The Siren Land encloses the Sorrentine Peninsula and Capri, which together form the Southern arm of the Bay of Naples. This country was a favorite resort of Englishmen traveling abroad and it represented for most Northners the paradise of the Mediterranean South. This magnificent region was once isentified as the home of the Sirens, mythological creatures half human and half birds (Homer), that the Middle Ages turned into women fish. Starting from this ancient Siren myth, Douglas narrates the topographical and archeological features of the Bay of Naples. First he climbs on the highest hights and "grasps" the geography and the sprit of the palce, and then with his beautiful prose he stars heading back and forth between history and the present.
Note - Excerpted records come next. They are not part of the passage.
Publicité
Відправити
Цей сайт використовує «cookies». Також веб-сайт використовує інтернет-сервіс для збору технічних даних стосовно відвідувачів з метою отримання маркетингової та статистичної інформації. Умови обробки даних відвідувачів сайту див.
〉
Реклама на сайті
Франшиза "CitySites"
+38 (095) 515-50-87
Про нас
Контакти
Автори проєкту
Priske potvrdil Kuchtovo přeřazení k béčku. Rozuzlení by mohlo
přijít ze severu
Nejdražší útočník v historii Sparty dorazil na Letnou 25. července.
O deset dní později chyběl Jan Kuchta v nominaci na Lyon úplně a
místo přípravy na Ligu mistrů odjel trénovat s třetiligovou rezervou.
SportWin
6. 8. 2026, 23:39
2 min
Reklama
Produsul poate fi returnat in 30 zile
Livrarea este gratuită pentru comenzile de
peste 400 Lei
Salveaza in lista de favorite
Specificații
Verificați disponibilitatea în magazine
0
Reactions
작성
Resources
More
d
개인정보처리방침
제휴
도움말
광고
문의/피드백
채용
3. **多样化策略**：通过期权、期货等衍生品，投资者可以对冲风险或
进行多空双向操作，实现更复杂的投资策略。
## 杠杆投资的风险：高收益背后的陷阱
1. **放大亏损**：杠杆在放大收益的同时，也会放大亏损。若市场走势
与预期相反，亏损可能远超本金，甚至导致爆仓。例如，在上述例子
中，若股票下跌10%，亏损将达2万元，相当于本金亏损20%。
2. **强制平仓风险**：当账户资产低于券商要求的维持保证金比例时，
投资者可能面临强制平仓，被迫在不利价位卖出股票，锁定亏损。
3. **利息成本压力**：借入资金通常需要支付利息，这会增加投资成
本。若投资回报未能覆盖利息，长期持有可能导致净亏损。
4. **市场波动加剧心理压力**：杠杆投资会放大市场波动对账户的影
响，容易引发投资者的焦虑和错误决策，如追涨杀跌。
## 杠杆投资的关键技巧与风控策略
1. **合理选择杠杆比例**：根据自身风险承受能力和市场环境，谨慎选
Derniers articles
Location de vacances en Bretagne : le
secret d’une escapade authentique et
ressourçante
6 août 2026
However, as in other books of his (Old Calabria, for example) narrative and description are interrupted by the frequent insertion of moral essays, on ethics derivable from ruins, absence of sexual liberty in the European North and other such issues. Chapters deal with local winds (the famous Scirocco of Capri, a Southeastern wing that drives people crazy) and their folklore, the character of Tiberio (the Roman Emperor that decided to spend his last ten years of life in Capri and that here is called Timberio and has been unjustly treated by Roman historians), local ghosts (from dead maidens, to priests and hermits), and that of Sister Seraphina (Capri's patron saint that is plasmated on Saint Teresa d'Avila), caves (the Blue Grotto for first, but also many others) and their narrative, leisure, local wine (that at Douglas's time wasn't very good - differently to today, go there today and ask for Biancolella d'Ischia - note from Sabina).
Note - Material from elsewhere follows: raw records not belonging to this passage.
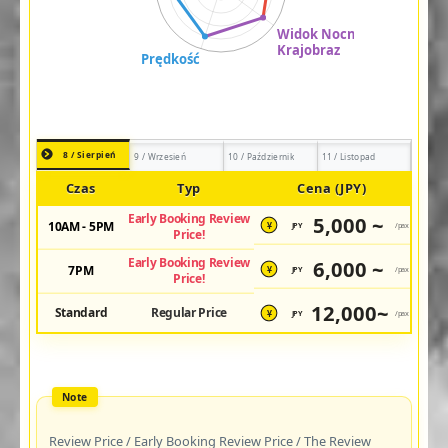
8 / Sierpień
9 / Wrzesień
10 / Październik
11 / Listopad
Czas
Typ
Cena (JPY)
Early Booking Review
5,000 ~
10AM - 5PM
JPY
/pax
¥
Price!
Early Booking Review
6,000 ~
7PM
JPY
/pax
¥
Price!
12,000~
Standard
Regular Price
JPY
/pax
¥
Review Price / Early Booking Review Price / The Review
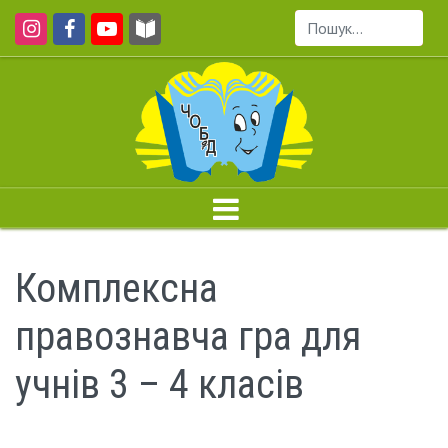
Пошук...
Комплексна
правознавча гра для
учнів 3 – 4 класів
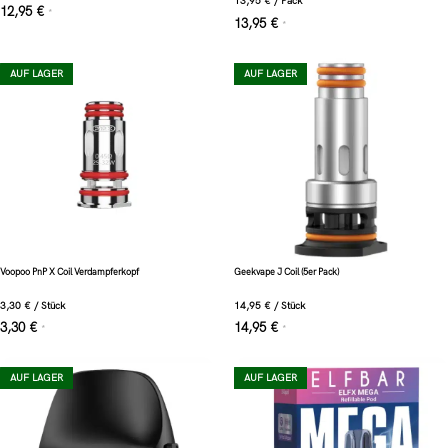
13,95
€
/
Pack
12,95
€
*
13,95
€
*
AUF LAGER
AUF LAGER
Voopoo PnP X Coil Verdampferkopf
Geekvape J Coil (5er Pack)
3,30
€
/
Stück
14,95
€
/
Stück
3,30
€
14,95
€
*
*
AUF LAGER
AUF LAGER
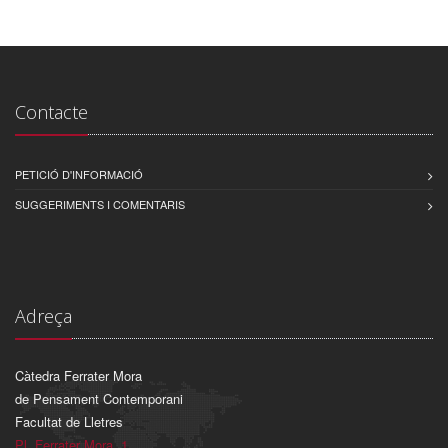
Contacte
PETICIÓ D'INFORMACIÓ
SUGGERIMENTS I COMENTARIS
Adreça
Càtedra Ferrater Mora
de Pensament Contemporani
Facultat de Lletres
Pl. Ferrater Mora, 1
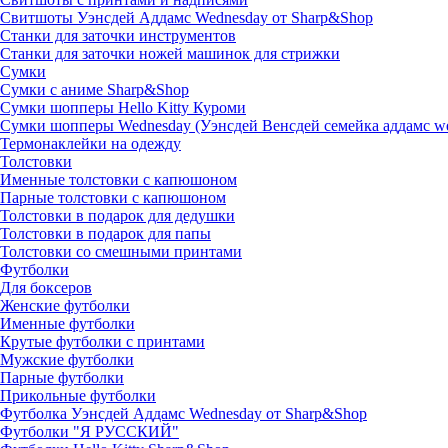
Свитшоты Уэнсдей Аддамс Wednesday от Sharp&Shop
Станки для заточки инструментов
Станки для заточки ножей машинок для стрижки
Сумки
Сумки с аниме Sharp&Shop
Сумки шопперы Hello Kitty Куроми
Сумки шопперы Wednesday (Уэнсдей Венсдей семейка аддамс w
Термонаклейки на одежду
Толстовки
Именные толстовки с капюшоном
Парные толстовки с капюшоном
Толстовки в подарок для дедушки
Толстовки в подарок для папы
Толстовки со смешными принтами
Футболки
Для боксеров
Женские футболки
Именные футболки
Крутые футболки с принтами
Мужские футболки
Парные футболки
Прикольные футболки
Футболка Уэнсдей Аддамс Wednesday от Sharp&Shop
Футболки "Я РУССКИЙ"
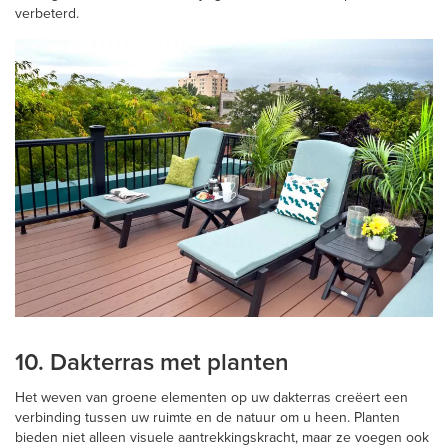
verbeterd.
10. Dakterras met planten
Het weven van groene elementen op uw dakterras creëert een
verbinding tussen uw ruimte en de natuur om u heen. Planten
bieden niet alleen visuele aantrekkingskracht, maar ze voegen ook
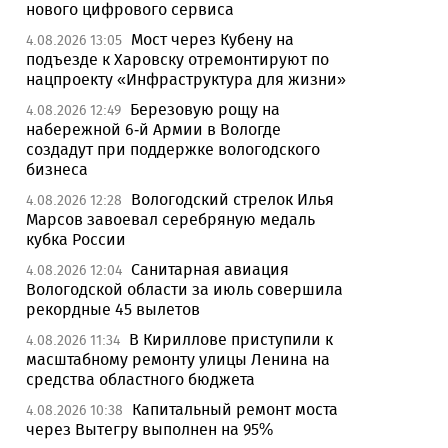
нового цифрового сервиса
Мост через Кубену на
4.08.2026 13:05
подъезде к Харовску отремонтируют по
нацпроекту «Инфраструктура для жизни»
Березовую рощу на
4.08.2026 12:49
набережной 6-й Армии в Вологде
создадут при поддержке вологодского
бизнеса
Вологодский стрелок Илья
4.08.2026 12:28
Марсов завоевал серебряную медаль
кубка России
Санитарная авиация
4.08.2026 12:04
Вологодской области за июль совершила
рекордные 45 вылетов
В Кириллове приступили к
4.08.2026 11:34
масштабному ремонту улицы Ленина на
средства областного бюджета
Капитальный ремонт моста
4.08.2026 10:38
через Вытегру выполнен на 95%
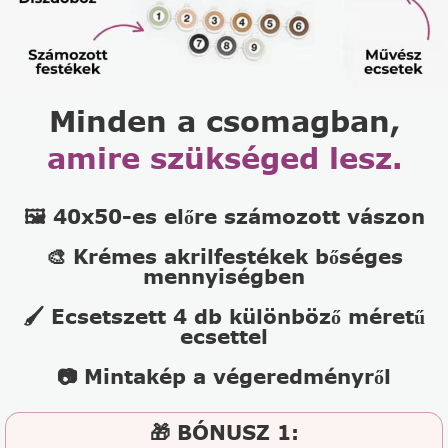
Minden a csomagban,
amire szükséged lesz.
🖼️ 40x50-es előre számozott vászon
🎨 Krémes akrilfestékek bőséges
mennyiségben
🖌️ Ecsetszett 4 db különböző méretű
ecsettel
📷 Mintakép a végeredményről
🎁 BÓNUSZ 1:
I am sure many readers will find this book difficult to read, because of the pre-modern sensibility of the Author. His humoristic Nietzschean naughtiness and the puritan determination of his atheism and hedonism, together with the eccentric attitude of the typical British abroad may seem fastidious to modern Europeans today, but if the approach to the read is orientated toward and antiquarian fascination with language and humanism intentended as the satisfaction of curiosity of one's whereabouts and nothing else, there is no book more pleasant expecially if you are resting on a balcony overlooking the Bay of Naples on a summer afternoon.
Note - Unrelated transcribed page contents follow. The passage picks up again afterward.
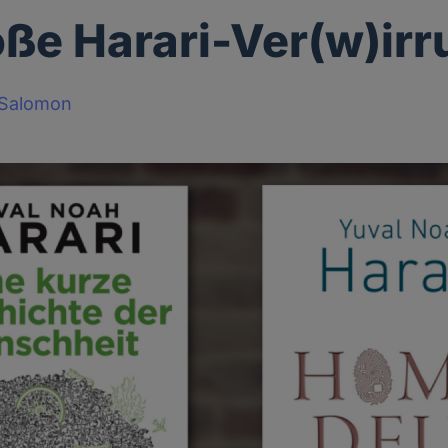
oße Harari-Ver(w)ir
-Salomon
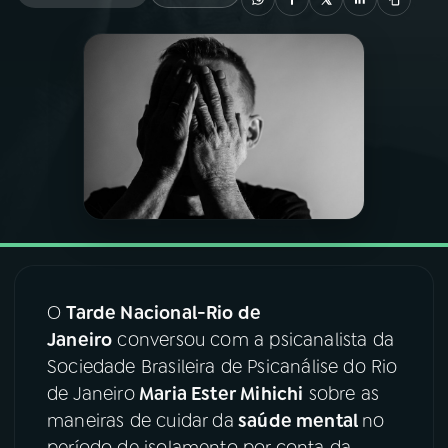
03
PROGRAMAÇÃO
04
PROGRAMAS
05
PODCASTS
06
VIDEOCASTS
O
Tarde Nacional-Rio de
07
ÚLTIMAS
Janeiro
conversou com a psicanalista da
Sociedade Brasileira de Psicanálise do Rio
08
FESTIVAL DE MÚSICA
de Janeiro
Maria Ester Mihichi
sobre as
maneiras de cuidar da
saúde mental
no
ACOMPANHE A RÁDIO NACIONAL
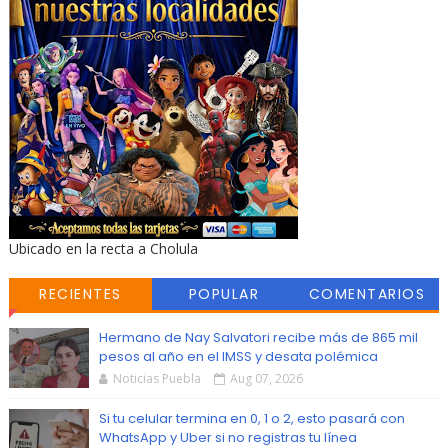
Ubicado en la recta a Cholula
RECIENTES
POPULAR
COMENTARIOS
Hermano de Nay Salvatori recibe más de 865 mil
pesos al año en el IMSS y desata polémica
Noticias Puebla
Aug 07, 2026
Si tu celular termina en 0, 1 o 2, esto pasará con
WhatsApp y Uber si no registras tu línea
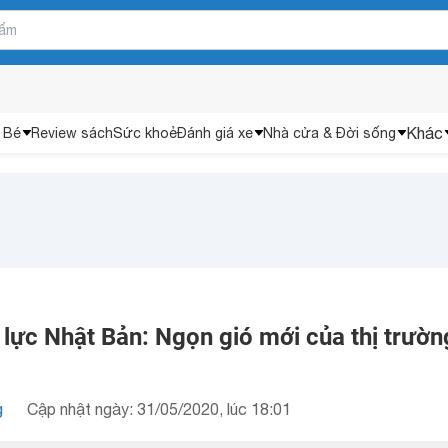
Khác
 Bé
Review sách
Sức khoẻ
Đánh giá xe
Nhà cửa & Đời sống
 lực Nhật Bản: Ngọn gió mới của thị trườn
g
Cập nhật ngày: 31/05/2020, lúc 18:01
I must add a personal note. I bought this book during my honeymoon in Capri and have always treasured it in this edition but I hope it will be republished possibly with notes. To Italians Norman Douglas was a precious friend, he was elected honorary citizen of Capri after WWII and here he successively committed suicide many years later after having become one of the Island's monuments. Naturally time has taken his toll on this eccentric Englishman, but I believe he still inhabits the Island.